Glasgow Parks - Hotels - Glasgow Green - Botanic Gardens - Kelvingrove Park - Bellahouston - Victoria - Queens - Peoples Palace

Glasgow Parks

Glasgow is world-renowned for its many, lush parks, most freely accessible to the public. The Sandyford Hotel is located adjacent to Kelvingrove Park next to the Kelvingrove Art Gallery and Museum, just a short walk from the fabulous Botanic Gardens.

The hotel makes a great base for exploring Glasgow's parks, because of its location and exceptional transport links.

Glasgow Green

Glasgow Green became a public park in 1857, after centuries of tumultuous functionality. Home to the People's Palace and Winter Gardens, and adjacent to the beautiful Templeton's Carpet Factory, the green has a marvellous history. As one of Scotland's oldest parks, it has seen its share of political agitation, executions, gang fights and other excitement over the years, but now serves mainly as an ample space for leisure and quiet reflection. The park is also used as a venue for demonstrations and special events, such as the Gig on the Green.

Many famous local and national dignitaries are commemorated here by sculptures and memorials, such as the McLellan Arch, the Doulton, Collins and James Martin Fountains and the Nelson Monument.

Botanic Gardens

The Glasgow Botanic Garden is famous for its range of Glass Houses including the Kibble Palace, an iron glass house of international importance.
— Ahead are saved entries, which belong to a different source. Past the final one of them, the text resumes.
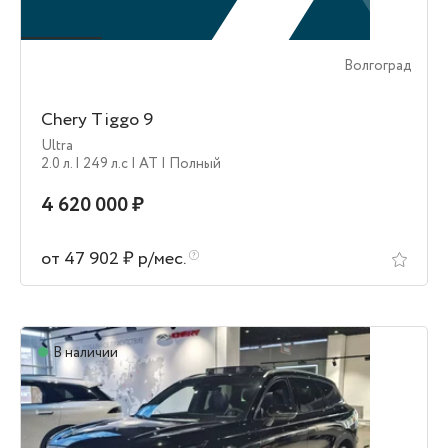
Волгоград
Chery Tiggo 9
Ultra
2.0 л.
| 249 л.c
| AT
| Полный
4 620 000 ₽
от 47 902 ₽ р/мес.
В наличии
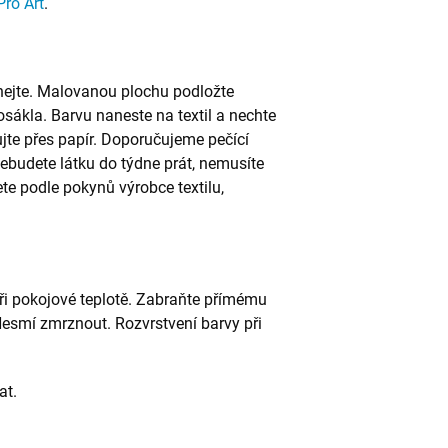
Pro Art
.
hejte. Malovanou plochu podložte
ákla. Barvu naneste na textil a nechte
jte přes papír. Doporučujeme pečící
ebudete látku do týdne prát, nemusíte
te podle pokynů výrobce textilu,
ři pokojové teplotě. Zabraňte přímému
esmí zmrznout. Rozvrstvení barvy při
at.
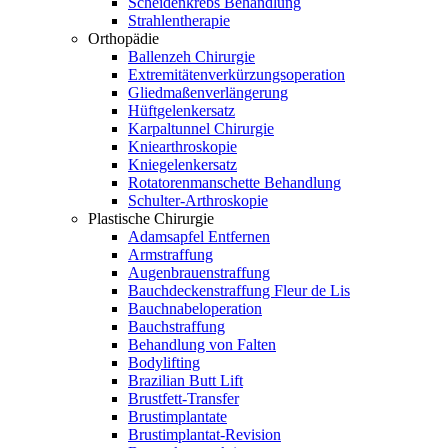
Scheidenkrebs Behandlung
Strahlentherapie
Orthopädie
Ballenzeh Chirurgie
Extremitätenverkürzungsoperation
Gliedmaßenverlängerung
Hüftgelenkersatz
Karpaltunnel Chirurgie
Kniearthroskopie
Kniegelenkersatz
Rotatorenmanschette Behandlung
Schulter-Arthroskopie
Plastische Chirurgie
Adamsapfel Entfernen
Armstraffung
Augenbrauenstraffung
Bauchdeckenstraffung Fleur de Lis
Bauchnabeloperation
Bauchstraffung
Behandlung von Falten
Bodylifting
Brazilian Butt Lift
Brustfett-Transfer
Brustimplantate
Brustimplantat-Revision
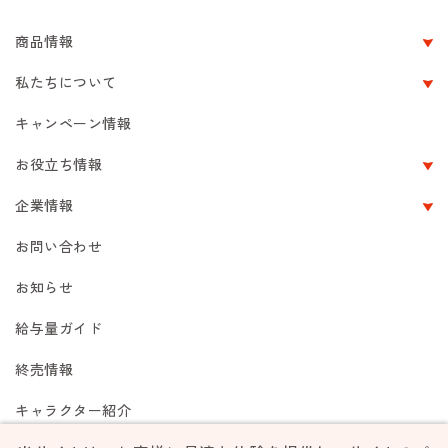
商品情報
私たちについて
キャンペーン情報
お役立ち情報
企業情報
お問い合わせ
お知らせ
給与量ガイド
終売情報
キャラクター紹介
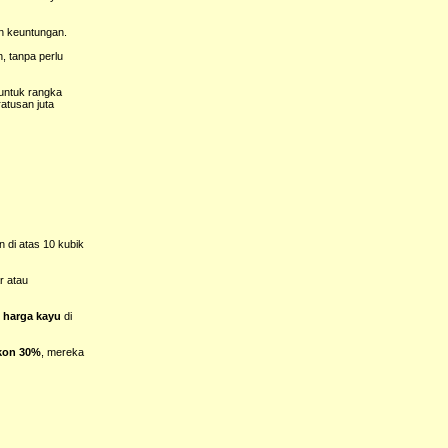
in keuntungan.
, tanpa perlu
untuk rangka
atusan juta
 di atas 10 kubik
r atau
n
harga kayu
di
kon 30%
, mereka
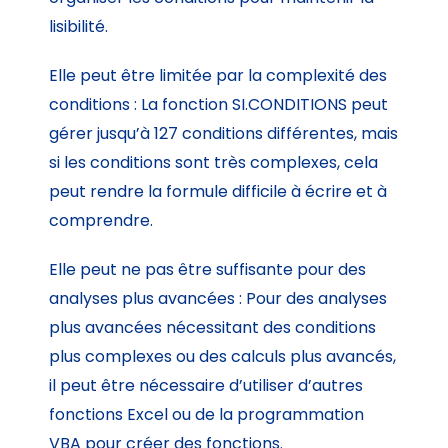
lisibilité.
Elle peut être limitée par la complexité des
conditions : La fonction SI.CONDITIONS peut
gérer jusqu’à 127 conditions différentes, mais
si les conditions sont très complexes, cela
peut rendre la formule difficile à écrire et à
comprendre.
Elle peut ne pas être suffisante pour des
analyses plus avancées : Pour des analyses
plus avancées nécessitant des conditions
plus complexes ou des calculs plus avancés,
il peut être nécessaire d’utiliser d’autres
fonctions Excel ou de la programmation
VBA pour créer des fonctions.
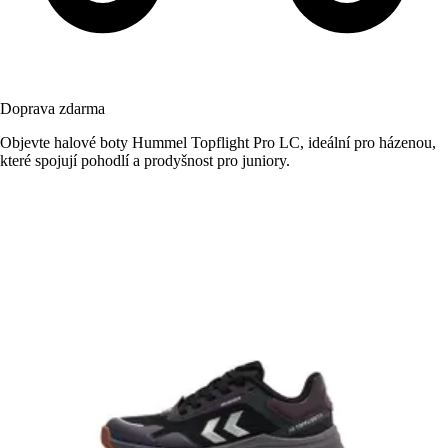
Doprava zdarma
Objevte halové boty Hummel Topflight Pro LC, ideální pro házenou,
které spojují pohodlí a prodyšnost pro juniory.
The Glass Houses contain a collection of orchids, begonias and ferns from China, South Africa, and South America. There is also a collection of more unusual plants. Outside there are herbaceous borders, a herb garden and a recent Rose garden. A good time out even on a winters day will be had at Glasgow Botanic Garden.

Kelvingrove Park

Kelvingrove Park is the West End`s biggest park and it is a popular recreation area in this busy part of the city. It`s also part of a fine piece of urban landscaping as it provides an open space around the Kelvingrove Art Gallery and Museum and in front of the tall tower of Glasgow University.
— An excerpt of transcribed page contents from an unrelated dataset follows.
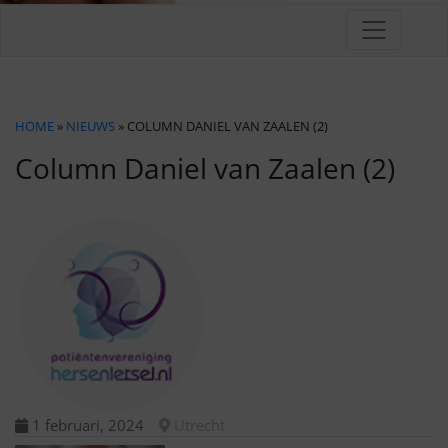
HOME
»
NIEUWS
» COLUMN DANIEL VAN ZAALEN (2)
Column Daniel van Zaalen (2)
1 februari, 2024
Utrecht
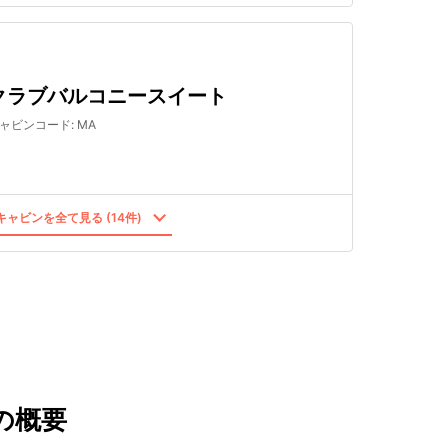
クラブバルコニースイート
ャビンコード
:
MA
ャビンを全て見る (14件)
の概要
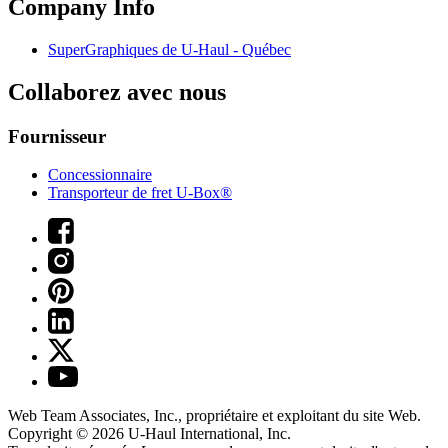
Company Info
SuperGraphiques de
U-Haul
- Québec
Collaborez avec nous
Fournisseur
Concessionnaire
Transporteur de fret U-Box®
Web Team Associates, Inc., propriétaire et exploitant du site Web.
Copyright © 2026
U-Haul
International, Inc.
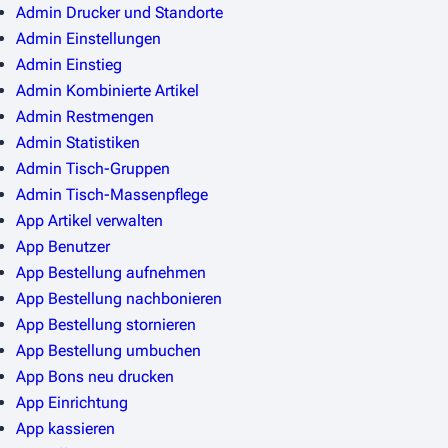
Admin Drucker und Standorte
Admin Einstellungen
Admin Einstieg
Admin Kombinierte Artikel
Admin Restmengen
Admin Statistiken
Admin Tisch-Gruppen
Admin Tisch-Massenpflege
App Artikel verwalten
App Benutzer
App Bestellung aufnehmen
App Bestellung nachbonieren
App Bestellung stornieren
App Bestellung umbuchen
App Bons neu drucken
App Einrichtung
App kassieren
The park is named after the River Kelvin which runs through it. The river is an important wildlife corridor in this part of the city and its route is followed by the Kelvin Walkway. A number of bridges over the river are sited within the park.

Queen's Park

Situated on the south side of the city of Glasgow, in Scotland, Queen's Park lies approximately two miles from the city centre, and can refer both to the park itself, the adjacent residential district, or the football team Queen's Park F.C.

The park was developed in the late 19th century in response to the increasing population density of Glasgow in general, and the South Side in particular, with the growth of tenement housing supplying the increased demand for middle-class homes. Victorian Glasgow took the provision of open spaces extremely seriously, with the result that parks such as Queen's Park sprang up across the city.

Today the park is still thriving, used by many thousands of people annually, and remains a focal point for the people of the South Side of Glasgow, and beyond.

Victoria Park

Victoria Park is situated in the West of the city and features a pond, gardens, sports pitches and the Fossil Grove Museum. The Fossil Grove is the remains of a 330 million year old forest, and has been designated a Site of Special Scientific Interest by Scottish National Heritage. The fossilised tree stumps were unearthed in 1887 during landscaping work. Today the area is displayed in a specially constructed building with viewing platform.

People's Palace Glasgow

The People's Palace remains one of those great places to while away a Sunday afternoon. Check out how the working class of Glasgow used to live, then wander across the road to the trendy flats of Glasgow's Homes for the Future. The square at St Andrew's church is well worth a visit to see what can be done with old housing stock and a fantastic old church when you throw some public money at them. Trendy coffee bars abound, yards from where Glaswegians used to hang their felons. (Glasgow Green) The only hanging you are likely to see will be in one of the coffee shops or art galleries where many of Glasgow's aspiring young artists display their work.

Bellahouston Park

Bellahouston is a residential suburb in the southwest of the Scottish city of Glasgow. It borders Govan, Cardonald, Mosspark and Craigton. The Glasgow Empire Exhibition of 1938 was held in Bellahouston Park and attracted over 13 million people.

On the 1st of June 1982, Bellahouston Park was visited by Pope John Paul II as part of his Scottish tour. Almost 300,000 people turned up to hear him perform Mass.

Bellahouston Park also contains the the Palace of Arts Sports for Excellence Centre and the House for an Art Lover by world renowned architect, Charles Rennie Mackintosh.